Sandrine Salerno (born in 1971 in Geneva) is a Swiss politician and a member of the Socialist Party. She was the mayor of the city of Geneva from 2010 to 2011, 2013 to 2014, and 2019 to 2020.

==Background==
Salerno's mother was French and her father was Italian. She holds more than one passport. She has two children. She holds a master's degree in public administration and a bachelor's degree in political science, both from the University of Geneva. She was elected to Geneva's town council in 1999 and became a member of the executive in 2007. Between 1995 and 1997, she was deputy chief of the European Third World Centre (CETIM) in the human rights programme. She was co-ordinator in the Swiss Immigrants' Contact Centre from 1997 to 2001, a researcher at Geneva University from 2001 to 2006, and deputy head of the University Affairs unit in the Canton of Geneva's Department of Education.

==Office==
Ms Salerno is the fourth woman to hold office as Mayor of Geneva. Her appointment as mayor was for a fixed term. She has revamped the regulations concerning rents and property management in the city and introduced new working conditions for city staff.
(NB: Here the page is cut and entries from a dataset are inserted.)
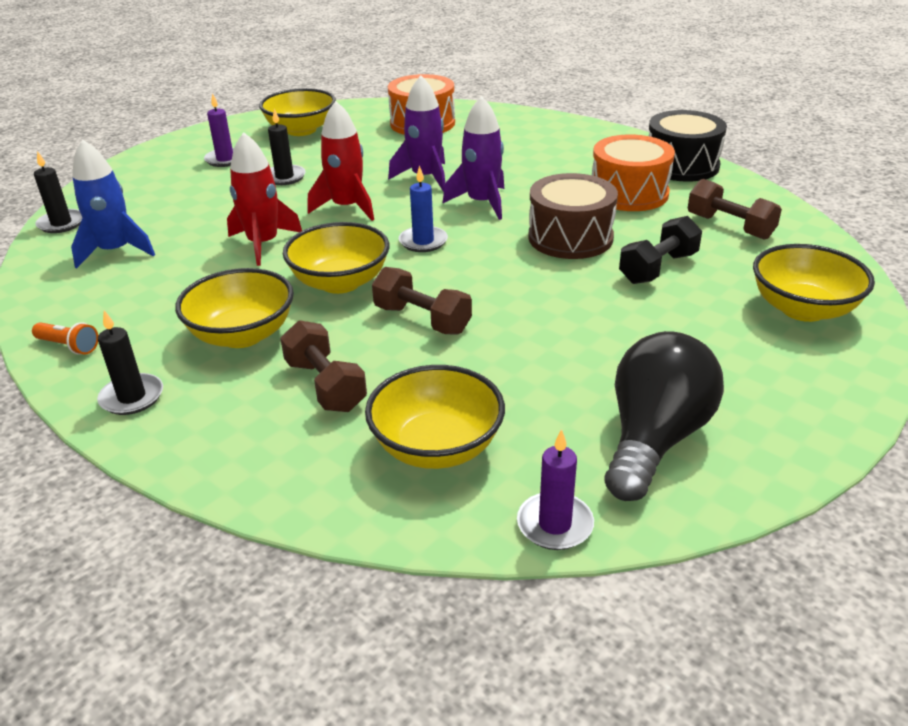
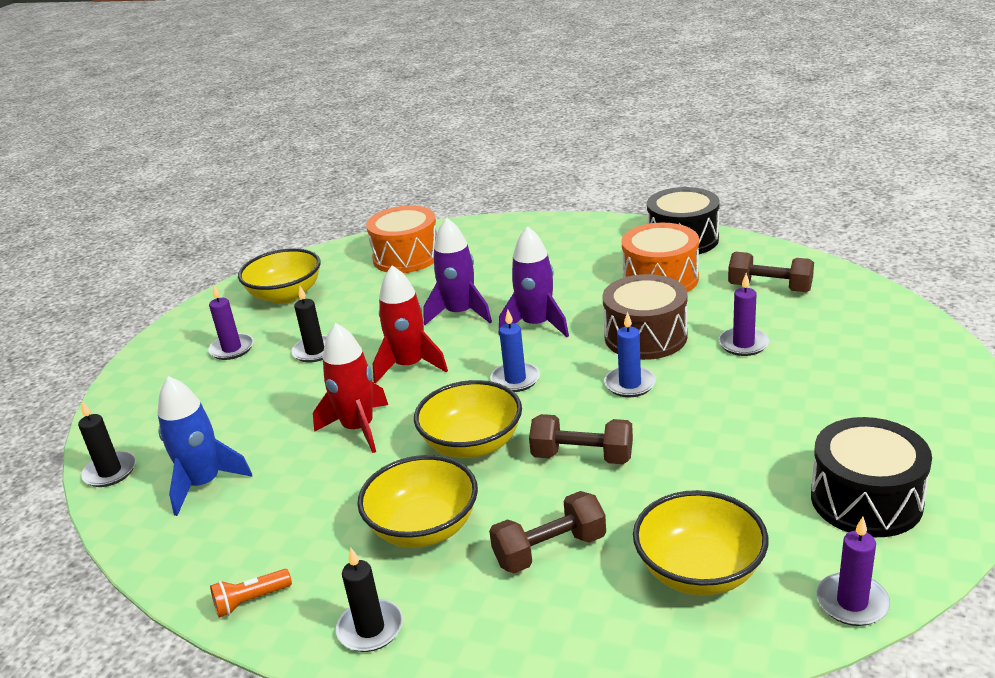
camera: 20 degrees left, 5 degrees down
orange flashlight [32,322,98,354] -> orange flashlight turned 150 degrees clockwise [210,569,292,618]
brown dumbbell [280,320,367,412] -> brown dumbbell turned 60 degrees counterclockwise [489,491,606,573]
black light bulb [605,331,724,501] -> black drum [811,417,932,537]
black dumbbell [619,216,702,284] -> purple candle [719,273,769,356]
yellow bowl [753,244,875,322] -> none
none -> blue candle [604,312,656,397]

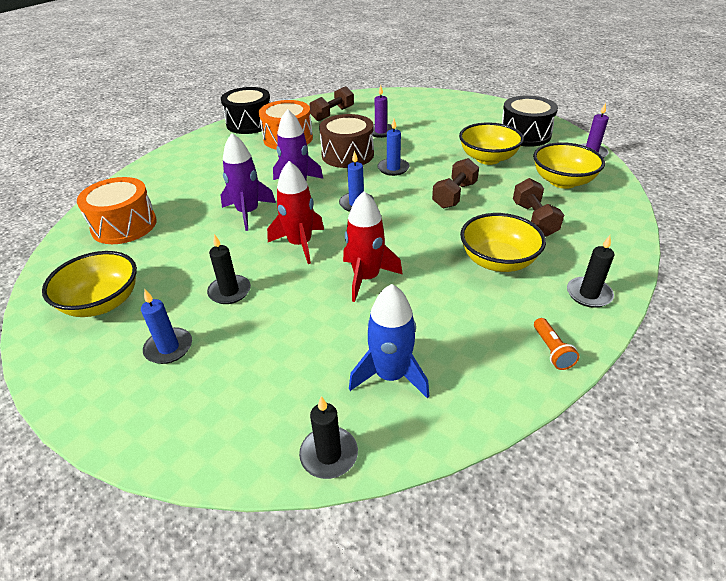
camera: 75 degrees left, 10 degrees up
purple candle [208,284,254,360] -> blue candle [141,290,192,364]
yellow bowl [414,380,522,458] -> yellow bowl moved to [459,122,524,165]

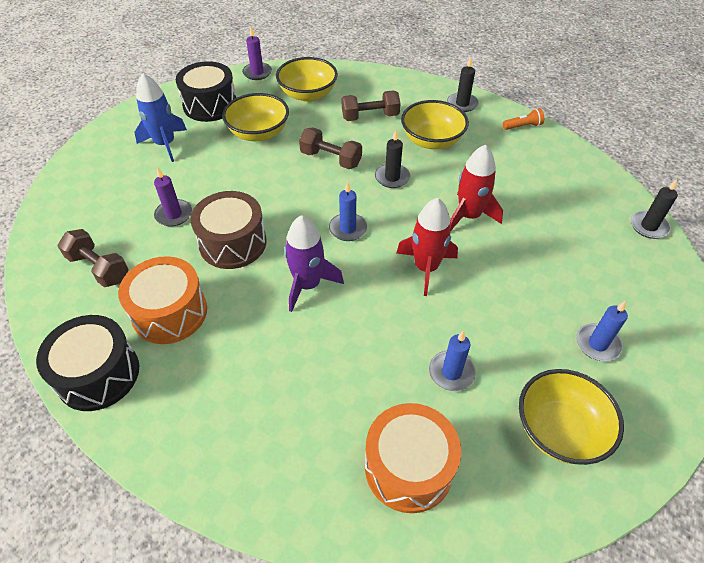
camera: 95 degrees left, 10 degrees up
black candle [207,234,251,304] -> black candle moved to [375,130,410,188]
purple rocket [221,133,276,231] -> none
blue rocket [349,284,429,398] -> blue rocket moved to [134,73,187,162]
blue candle [377,119,410,176] -> blue candle moved to [429,330,476,391]

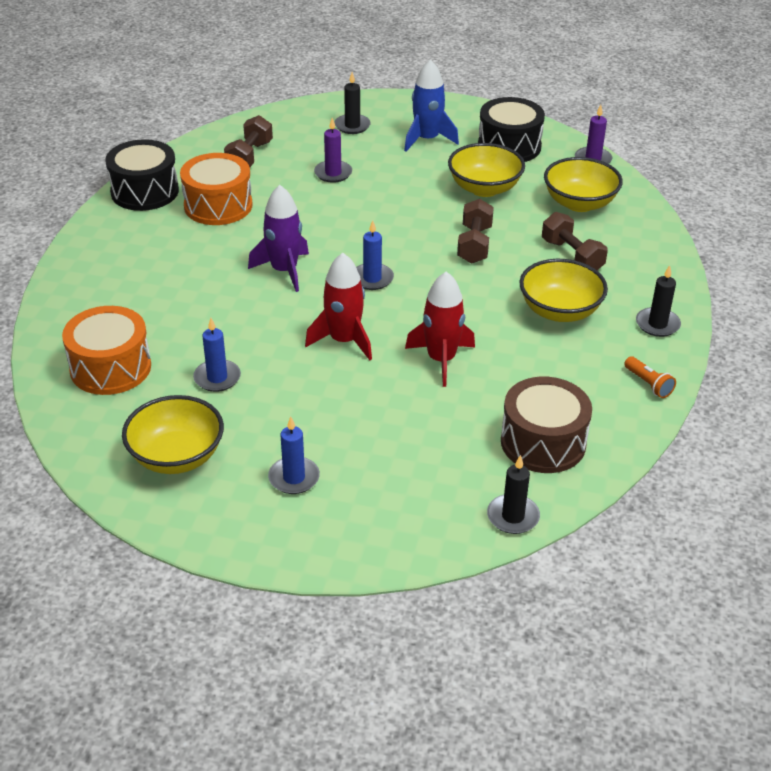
camera: 70 degrees right, 10 degrees down
brown drum [190,191,267,269] -> brown drum moved to [501,376,592,473]
black candle [375,130,410,188] -> black candle moved to [335,72,371,134]

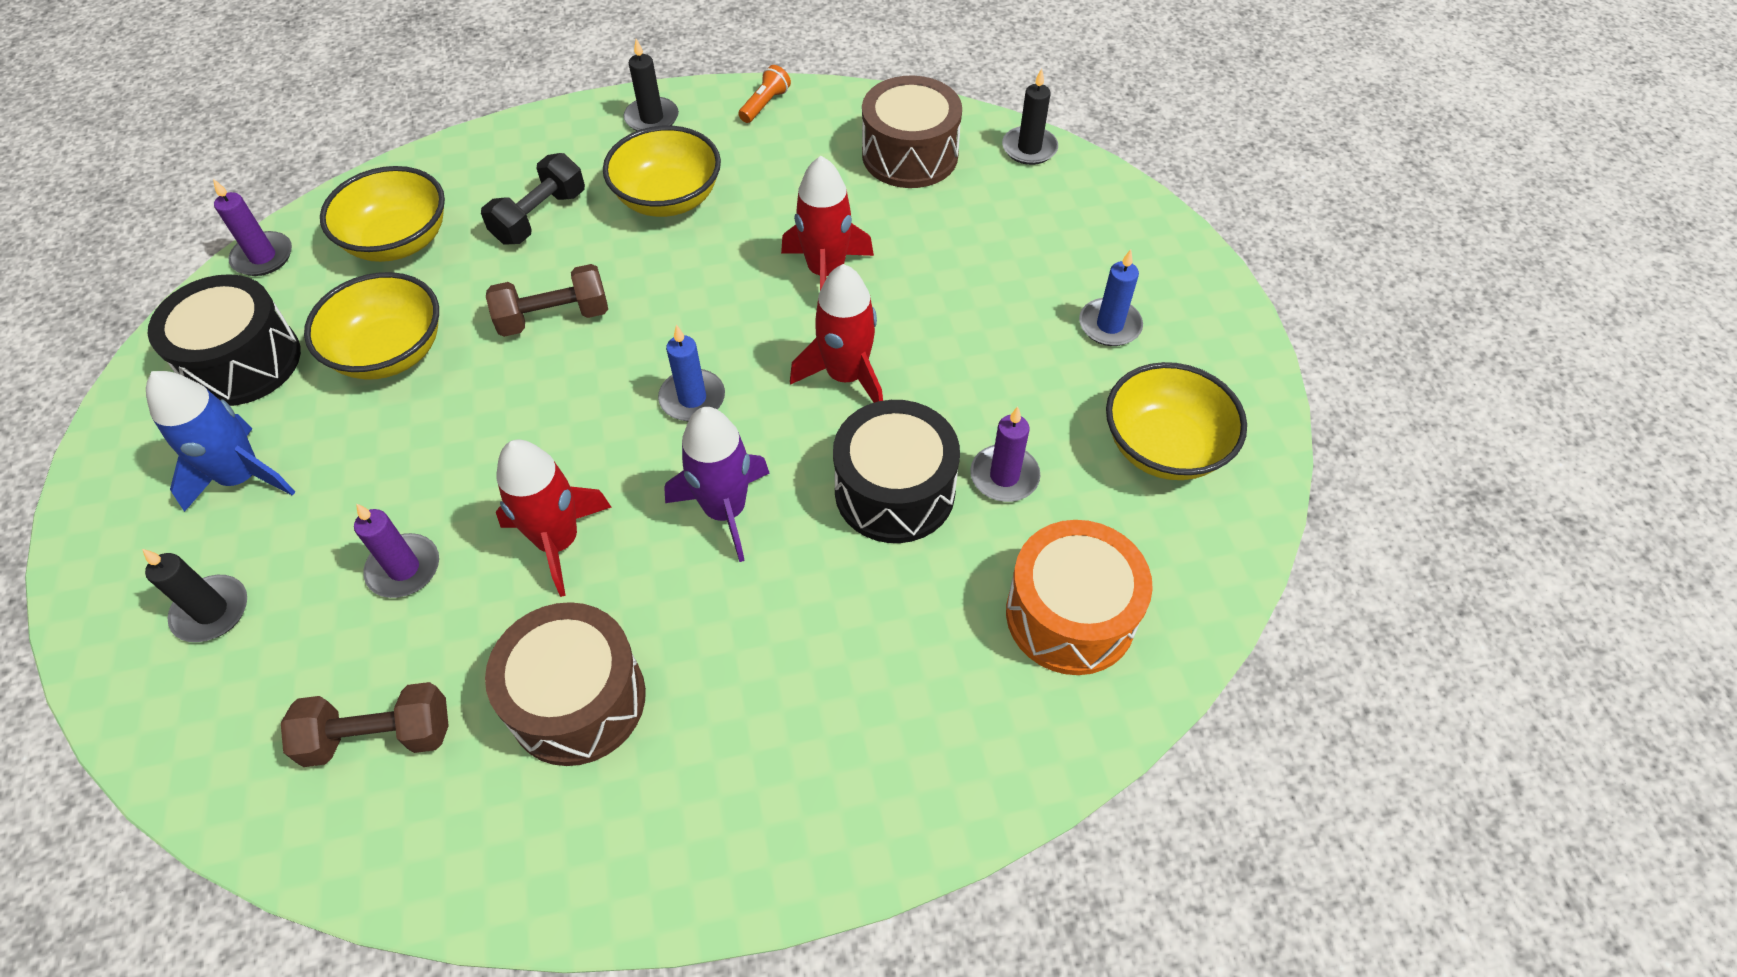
camera: 115 degrees left, 15 degrees up
black drum [105,139,179,211] -> black drum moved to [833,400,960,543]
orange drum [180,153,252,225] -> brown drum [485,602,646,766]
blue candle [193,318,241,392] -> purple candle [970,406,1041,502]
brown dumbbell [542,212,608,270] -> black dumbbell [481,153,585,244]
none -> red rocket [496,440,612,597]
Salerno has been a longtime campaigner for maternity rights. In accordance with a legal decision on gender equality in June 2007 which resulted in an award of 120,000 Swiss francs to the City Council "for the promotion of equality", Salerno announced in February 2008 that she would be taking maternity leave from her then post in the Geneva Department of Finance and Housing in order to bear her second child. Pierre Maudet covered for her during her confinement.